> _Task_: Give back every entry, copied exactly.

> _Data records_:

========================================

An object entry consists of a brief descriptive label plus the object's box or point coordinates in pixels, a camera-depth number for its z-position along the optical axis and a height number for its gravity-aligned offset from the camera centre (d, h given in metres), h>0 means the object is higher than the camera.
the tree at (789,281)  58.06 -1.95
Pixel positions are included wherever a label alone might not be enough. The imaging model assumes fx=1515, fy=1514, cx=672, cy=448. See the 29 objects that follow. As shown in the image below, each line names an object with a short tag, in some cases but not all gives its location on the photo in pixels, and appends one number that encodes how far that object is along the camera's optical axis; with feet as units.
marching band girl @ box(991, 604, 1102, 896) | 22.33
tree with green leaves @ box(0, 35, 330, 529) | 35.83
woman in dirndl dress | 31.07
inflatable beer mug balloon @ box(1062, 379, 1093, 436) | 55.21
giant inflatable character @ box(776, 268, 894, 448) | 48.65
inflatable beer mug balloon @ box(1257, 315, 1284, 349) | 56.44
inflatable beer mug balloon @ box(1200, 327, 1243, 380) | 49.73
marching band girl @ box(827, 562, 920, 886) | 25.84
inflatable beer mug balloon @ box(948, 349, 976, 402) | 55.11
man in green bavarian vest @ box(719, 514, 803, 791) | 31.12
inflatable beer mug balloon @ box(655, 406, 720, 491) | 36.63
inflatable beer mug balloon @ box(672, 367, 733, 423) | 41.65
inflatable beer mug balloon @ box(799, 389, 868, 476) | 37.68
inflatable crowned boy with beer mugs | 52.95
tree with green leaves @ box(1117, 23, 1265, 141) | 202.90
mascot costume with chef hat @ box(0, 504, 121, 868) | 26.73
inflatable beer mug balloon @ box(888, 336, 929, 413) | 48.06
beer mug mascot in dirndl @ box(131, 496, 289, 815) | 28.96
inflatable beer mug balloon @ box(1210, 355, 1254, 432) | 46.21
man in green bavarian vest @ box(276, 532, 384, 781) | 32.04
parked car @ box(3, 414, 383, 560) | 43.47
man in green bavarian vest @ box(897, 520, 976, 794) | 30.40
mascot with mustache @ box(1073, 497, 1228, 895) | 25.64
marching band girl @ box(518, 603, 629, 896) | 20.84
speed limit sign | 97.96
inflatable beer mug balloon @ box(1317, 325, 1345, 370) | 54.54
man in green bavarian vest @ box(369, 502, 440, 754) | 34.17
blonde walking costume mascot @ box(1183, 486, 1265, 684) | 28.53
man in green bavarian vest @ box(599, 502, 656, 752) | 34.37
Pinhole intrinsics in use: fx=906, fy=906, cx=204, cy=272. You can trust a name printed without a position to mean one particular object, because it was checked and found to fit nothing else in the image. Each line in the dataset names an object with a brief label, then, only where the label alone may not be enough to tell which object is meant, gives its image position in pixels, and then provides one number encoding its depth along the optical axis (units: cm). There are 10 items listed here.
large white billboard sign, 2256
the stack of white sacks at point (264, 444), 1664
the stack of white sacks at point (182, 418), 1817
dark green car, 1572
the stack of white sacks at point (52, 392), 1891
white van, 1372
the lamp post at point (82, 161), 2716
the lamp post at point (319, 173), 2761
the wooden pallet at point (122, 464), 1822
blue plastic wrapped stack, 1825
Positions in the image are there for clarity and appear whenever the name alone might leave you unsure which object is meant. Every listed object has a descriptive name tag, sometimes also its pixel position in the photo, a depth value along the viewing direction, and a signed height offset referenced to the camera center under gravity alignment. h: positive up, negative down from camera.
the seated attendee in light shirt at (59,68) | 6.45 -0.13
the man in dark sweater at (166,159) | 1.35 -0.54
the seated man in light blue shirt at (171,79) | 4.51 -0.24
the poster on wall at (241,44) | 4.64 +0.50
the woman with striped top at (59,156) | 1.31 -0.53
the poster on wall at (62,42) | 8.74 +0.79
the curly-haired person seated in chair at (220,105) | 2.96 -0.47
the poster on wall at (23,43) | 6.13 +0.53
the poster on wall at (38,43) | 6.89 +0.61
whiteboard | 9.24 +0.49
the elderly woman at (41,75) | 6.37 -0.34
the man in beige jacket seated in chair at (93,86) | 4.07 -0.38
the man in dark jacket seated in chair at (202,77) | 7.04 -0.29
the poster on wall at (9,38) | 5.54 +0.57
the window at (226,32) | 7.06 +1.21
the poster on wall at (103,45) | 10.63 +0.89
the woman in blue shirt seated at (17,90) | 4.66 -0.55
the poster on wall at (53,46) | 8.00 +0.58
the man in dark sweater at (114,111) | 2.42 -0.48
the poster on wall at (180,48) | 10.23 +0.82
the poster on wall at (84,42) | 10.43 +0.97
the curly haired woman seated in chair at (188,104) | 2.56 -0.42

========================================

> _Reply_:
An object entry consists of a brief descriptive label plus the object's box or point coordinates in pixels, a camera-depth number for its z-position along the optical axis and a height number for its gravity-aligned offset from the camera centre (d, h given in metres), h>0 means the object is higher than the camera.
the tree at (789,281)  58.06 -1.95
Pixel positions are included wherever a label alone might not be enough. The imaging model assumes fx=1515, fy=1514, cx=672, cy=448. See the 29 objects that follow. As shown in the image below, each line names an object with a short tag, in some cases but not all gives its location on the photo in pixels, and appends one number that encodes how far that object is along the camera's optical axis; with feet as units.
marching band girl @ box(991, 604, 1102, 896) | 22.33
tree with green leaves @ box(0, 35, 330, 529) | 35.83
woman in dirndl dress | 31.07
inflatable beer mug balloon @ box(1062, 379, 1093, 436) | 55.21
giant inflatable character @ box(776, 268, 894, 448) | 48.65
inflatable beer mug balloon @ box(1257, 315, 1284, 349) | 56.44
inflatable beer mug balloon @ box(1200, 327, 1243, 380) | 49.73
marching band girl @ box(827, 562, 920, 886) | 25.84
inflatable beer mug balloon @ box(948, 349, 976, 402) | 55.11
man in green bavarian vest @ box(719, 514, 803, 791) | 31.12
inflatable beer mug balloon @ box(655, 406, 720, 491) | 36.63
inflatable beer mug balloon @ box(672, 367, 733, 423) | 41.65
inflatable beer mug balloon @ box(799, 389, 868, 476) | 37.68
inflatable crowned boy with beer mugs | 52.95
tree with green leaves @ box(1117, 23, 1265, 141) | 202.90
mascot costume with chef hat @ box(0, 504, 121, 868) | 26.73
inflatable beer mug balloon @ box(888, 336, 929, 413) | 48.06
beer mug mascot in dirndl @ box(131, 496, 289, 815) | 28.96
inflatable beer mug balloon @ box(1210, 355, 1254, 432) | 46.21
man in green bavarian vest @ box(276, 532, 384, 781) | 32.04
parked car @ box(3, 414, 383, 560) | 43.47
man in green bavarian vest @ box(897, 520, 976, 794) | 30.40
mascot with mustache @ box(1073, 497, 1228, 895) | 25.64
marching band girl @ box(518, 603, 629, 896) | 20.84
speed limit sign | 97.96
inflatable beer mug balloon @ box(1317, 325, 1345, 370) | 54.54
man in green bavarian vest @ box(369, 502, 440, 754) | 34.17
blonde walking costume mascot @ box(1183, 486, 1265, 684) | 28.53
man in green bavarian vest @ box(599, 502, 656, 752) | 34.37
Pinhole intrinsics in use: fx=906, fy=906, cx=204, cy=272. You can trust a name printed without a position to mean one particular object, because it was checked and found to fit nothing else in the image. Each line in the dataset names an object with a brief label, then, only where the label alone may not be enough to tell which object is meant, gives its image position in pixels, and then provides one number encoding its depth along the optical axis (units: cm). There are 10 items listed here.
large white billboard sign, 2256
the stack of white sacks at point (264, 444), 1664
the stack of white sacks at point (182, 418), 1817
dark green car, 1572
the stack of white sacks at point (52, 392), 1891
white van, 1372
the lamp post at point (82, 161), 2716
the lamp post at point (319, 173), 2761
the wooden pallet at point (122, 464), 1822
blue plastic wrapped stack, 1825
Positions in the image are there for clarity and appear whenever the name alone might leave you unsure which object is meant. Every listed object has a descriptive name tag, sometimes also its pixel position in the photo, a depth value along the viewing direction, and a signed height offset referenced to the camera center under gravity alignment. h: positive up, negative down from camera.
the seated attendee in light shirt at (59,68) | 6.45 -0.13
the man in dark sweater at (166,159) | 1.35 -0.54
the seated man in light blue shirt at (171,79) | 4.51 -0.24
the poster on wall at (241,44) | 4.64 +0.50
the woman with striped top at (59,156) | 1.31 -0.53
the poster on wall at (62,42) | 8.74 +0.79
the curly-haired person seated in chair at (220,105) | 2.96 -0.47
the poster on wall at (23,43) | 6.13 +0.53
the poster on wall at (38,43) | 6.89 +0.61
whiteboard | 9.24 +0.49
the elderly woman at (41,75) | 6.37 -0.34
the man in beige jacket seated in chair at (93,86) | 4.07 -0.38
the man in dark jacket seated in chair at (202,77) | 7.04 -0.29
the poster on wall at (9,38) | 5.54 +0.57
the window at (226,32) | 7.06 +1.21
the poster on wall at (103,45) | 10.63 +0.89
the woman in blue shirt seated at (17,90) | 4.66 -0.55
the poster on wall at (53,46) | 8.00 +0.58
the man in dark sweater at (114,111) | 2.42 -0.48
the poster on wall at (180,48) | 10.23 +0.82
the poster on wall at (84,42) | 10.43 +0.97
the curly haired woman seated in chair at (188,104) | 2.56 -0.42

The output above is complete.